You've got some fucking nerve there, pally. Tone is never, ever important. Only thing that matters is raising awareness, no matter how it's done, how it's framed or how many people leave the conversation with the impression you wanted to give.
I imagine that it'll take either another 20 years or so of socially conscious or globalized scenario-making, or some sort of massive glut of video game development along the same lines, in order to get out from under the huge list of characters that can be boiled down to "nondescript white male". I mean, even if every big-name dev
did stop using white men as a default design all at once, and kept it up for the next year or so, there's still 30+ years worth of games that bloggers can paste together in collages and say "there's still so much work to be done". It's not like there's a cutoff point or something.
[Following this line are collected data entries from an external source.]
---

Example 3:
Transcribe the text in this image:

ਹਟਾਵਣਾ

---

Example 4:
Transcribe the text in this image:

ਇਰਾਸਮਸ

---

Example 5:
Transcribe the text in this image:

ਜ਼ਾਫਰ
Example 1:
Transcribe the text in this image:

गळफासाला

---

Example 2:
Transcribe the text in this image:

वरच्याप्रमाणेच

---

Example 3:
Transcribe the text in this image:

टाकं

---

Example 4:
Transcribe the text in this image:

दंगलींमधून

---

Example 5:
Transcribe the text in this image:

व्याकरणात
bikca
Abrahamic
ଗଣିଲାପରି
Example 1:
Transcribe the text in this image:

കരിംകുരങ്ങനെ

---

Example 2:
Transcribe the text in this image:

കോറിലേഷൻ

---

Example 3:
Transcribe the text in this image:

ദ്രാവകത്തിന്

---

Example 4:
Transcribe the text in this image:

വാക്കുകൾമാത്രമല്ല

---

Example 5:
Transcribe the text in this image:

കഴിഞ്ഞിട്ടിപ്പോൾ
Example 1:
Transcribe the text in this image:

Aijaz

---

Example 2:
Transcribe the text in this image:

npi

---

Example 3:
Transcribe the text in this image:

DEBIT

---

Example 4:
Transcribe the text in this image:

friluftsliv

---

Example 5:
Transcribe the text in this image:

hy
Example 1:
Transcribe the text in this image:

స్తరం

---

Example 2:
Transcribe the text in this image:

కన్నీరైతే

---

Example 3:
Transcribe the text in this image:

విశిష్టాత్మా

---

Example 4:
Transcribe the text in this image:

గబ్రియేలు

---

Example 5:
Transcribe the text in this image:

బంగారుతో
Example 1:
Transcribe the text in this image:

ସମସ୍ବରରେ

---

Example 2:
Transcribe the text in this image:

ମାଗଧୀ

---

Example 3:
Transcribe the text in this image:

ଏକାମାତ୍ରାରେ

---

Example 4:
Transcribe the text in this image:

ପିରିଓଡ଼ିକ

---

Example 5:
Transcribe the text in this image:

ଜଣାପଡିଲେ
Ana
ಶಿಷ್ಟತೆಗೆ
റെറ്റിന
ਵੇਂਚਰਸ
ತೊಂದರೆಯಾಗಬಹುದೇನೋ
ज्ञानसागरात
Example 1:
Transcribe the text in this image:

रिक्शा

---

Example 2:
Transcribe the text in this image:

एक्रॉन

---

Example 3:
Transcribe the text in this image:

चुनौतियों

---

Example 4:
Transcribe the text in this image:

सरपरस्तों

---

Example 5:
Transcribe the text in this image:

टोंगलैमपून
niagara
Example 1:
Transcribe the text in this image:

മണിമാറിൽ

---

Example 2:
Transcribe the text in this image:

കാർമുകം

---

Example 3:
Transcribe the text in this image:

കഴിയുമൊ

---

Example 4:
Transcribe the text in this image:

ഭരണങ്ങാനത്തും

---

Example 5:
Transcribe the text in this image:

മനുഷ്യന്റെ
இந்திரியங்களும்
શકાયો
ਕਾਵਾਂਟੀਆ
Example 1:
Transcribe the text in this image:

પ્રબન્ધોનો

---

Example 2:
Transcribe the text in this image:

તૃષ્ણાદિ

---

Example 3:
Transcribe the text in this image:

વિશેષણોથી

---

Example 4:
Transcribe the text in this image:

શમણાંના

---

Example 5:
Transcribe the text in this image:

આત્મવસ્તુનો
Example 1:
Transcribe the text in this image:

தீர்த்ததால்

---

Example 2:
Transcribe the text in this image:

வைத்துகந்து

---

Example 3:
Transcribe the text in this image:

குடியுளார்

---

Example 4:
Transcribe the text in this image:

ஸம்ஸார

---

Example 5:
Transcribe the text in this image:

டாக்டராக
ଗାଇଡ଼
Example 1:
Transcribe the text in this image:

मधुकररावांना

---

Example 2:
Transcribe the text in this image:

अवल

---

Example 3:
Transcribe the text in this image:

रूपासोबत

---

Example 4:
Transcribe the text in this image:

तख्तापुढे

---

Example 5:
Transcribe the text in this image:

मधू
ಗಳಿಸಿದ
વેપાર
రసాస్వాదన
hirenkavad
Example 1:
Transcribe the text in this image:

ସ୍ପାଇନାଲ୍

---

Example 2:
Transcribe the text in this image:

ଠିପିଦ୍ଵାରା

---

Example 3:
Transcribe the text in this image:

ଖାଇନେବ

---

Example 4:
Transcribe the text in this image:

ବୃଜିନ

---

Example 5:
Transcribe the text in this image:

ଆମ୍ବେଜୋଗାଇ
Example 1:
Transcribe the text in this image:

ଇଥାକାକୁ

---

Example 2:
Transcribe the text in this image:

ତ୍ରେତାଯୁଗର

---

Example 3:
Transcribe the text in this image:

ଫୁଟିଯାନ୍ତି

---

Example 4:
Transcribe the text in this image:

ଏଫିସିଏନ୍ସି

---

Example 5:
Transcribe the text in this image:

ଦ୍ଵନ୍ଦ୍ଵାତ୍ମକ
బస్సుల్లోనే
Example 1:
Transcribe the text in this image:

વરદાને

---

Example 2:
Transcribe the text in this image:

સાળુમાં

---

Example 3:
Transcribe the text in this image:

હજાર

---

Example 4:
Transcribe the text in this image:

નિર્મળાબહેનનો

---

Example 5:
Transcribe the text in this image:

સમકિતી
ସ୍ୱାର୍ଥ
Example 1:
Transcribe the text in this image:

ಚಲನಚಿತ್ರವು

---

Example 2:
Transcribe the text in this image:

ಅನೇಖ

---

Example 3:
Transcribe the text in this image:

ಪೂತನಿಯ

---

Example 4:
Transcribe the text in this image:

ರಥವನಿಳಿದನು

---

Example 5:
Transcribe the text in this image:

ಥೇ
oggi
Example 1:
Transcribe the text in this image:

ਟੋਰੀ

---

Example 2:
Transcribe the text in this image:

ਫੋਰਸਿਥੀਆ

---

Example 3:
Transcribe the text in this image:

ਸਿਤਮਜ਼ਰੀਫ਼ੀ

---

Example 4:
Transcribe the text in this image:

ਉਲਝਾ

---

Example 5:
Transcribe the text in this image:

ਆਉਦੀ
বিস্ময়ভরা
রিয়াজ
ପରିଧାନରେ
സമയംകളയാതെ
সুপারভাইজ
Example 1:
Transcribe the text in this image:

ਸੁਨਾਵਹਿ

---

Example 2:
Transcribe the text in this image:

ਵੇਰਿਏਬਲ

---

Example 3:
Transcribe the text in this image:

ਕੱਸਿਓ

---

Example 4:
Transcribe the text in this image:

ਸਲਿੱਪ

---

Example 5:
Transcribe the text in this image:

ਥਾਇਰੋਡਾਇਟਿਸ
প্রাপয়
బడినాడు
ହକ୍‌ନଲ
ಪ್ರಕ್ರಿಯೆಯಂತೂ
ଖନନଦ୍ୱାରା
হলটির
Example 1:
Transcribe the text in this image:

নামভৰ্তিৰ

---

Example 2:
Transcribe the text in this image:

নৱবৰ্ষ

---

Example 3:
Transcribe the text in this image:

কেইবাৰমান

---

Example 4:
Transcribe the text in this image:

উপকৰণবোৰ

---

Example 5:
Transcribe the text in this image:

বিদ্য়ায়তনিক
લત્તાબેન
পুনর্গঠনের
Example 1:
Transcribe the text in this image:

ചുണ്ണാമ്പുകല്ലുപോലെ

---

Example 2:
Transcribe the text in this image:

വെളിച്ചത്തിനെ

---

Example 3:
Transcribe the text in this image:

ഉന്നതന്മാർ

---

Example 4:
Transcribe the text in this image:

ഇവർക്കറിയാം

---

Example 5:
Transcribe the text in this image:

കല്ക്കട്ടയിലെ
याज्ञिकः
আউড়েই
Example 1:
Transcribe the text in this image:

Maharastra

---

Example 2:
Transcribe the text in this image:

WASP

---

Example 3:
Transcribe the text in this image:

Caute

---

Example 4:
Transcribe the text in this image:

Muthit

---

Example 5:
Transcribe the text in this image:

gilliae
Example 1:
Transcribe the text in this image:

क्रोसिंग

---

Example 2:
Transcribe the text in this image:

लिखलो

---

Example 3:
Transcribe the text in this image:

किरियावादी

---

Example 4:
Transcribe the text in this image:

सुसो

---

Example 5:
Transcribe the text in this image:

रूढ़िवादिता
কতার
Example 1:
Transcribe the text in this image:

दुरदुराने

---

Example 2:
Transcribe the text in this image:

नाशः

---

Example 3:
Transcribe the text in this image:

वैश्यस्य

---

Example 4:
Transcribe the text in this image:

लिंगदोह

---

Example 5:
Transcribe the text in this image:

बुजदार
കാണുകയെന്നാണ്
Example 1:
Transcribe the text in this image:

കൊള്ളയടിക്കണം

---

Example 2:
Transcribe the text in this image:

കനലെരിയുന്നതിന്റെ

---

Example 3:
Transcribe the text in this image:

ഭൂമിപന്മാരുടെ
I'm just surprised they haven't become entirely cynical about it - that Ubisoft or EA or the like think they can just keep on cranking out their bread-and-butter games through the same pipeline. All these multi-million development studios out in the wild, you'd think they would have learned not to develop their games in a
complete vacuum by now. All these publisher execs cramming their proverbial ladles into the stew with their skewed demos and weird standards for focus testing - you'd think they'd start hiring consultants for their PR teams, to turn inclusiveness into a metric. Can't even be bothered to feign empathy or social awareness, much less capitalize on it. This sort of samey-ness is always defended as conservative business, but it just seems like bad business to me.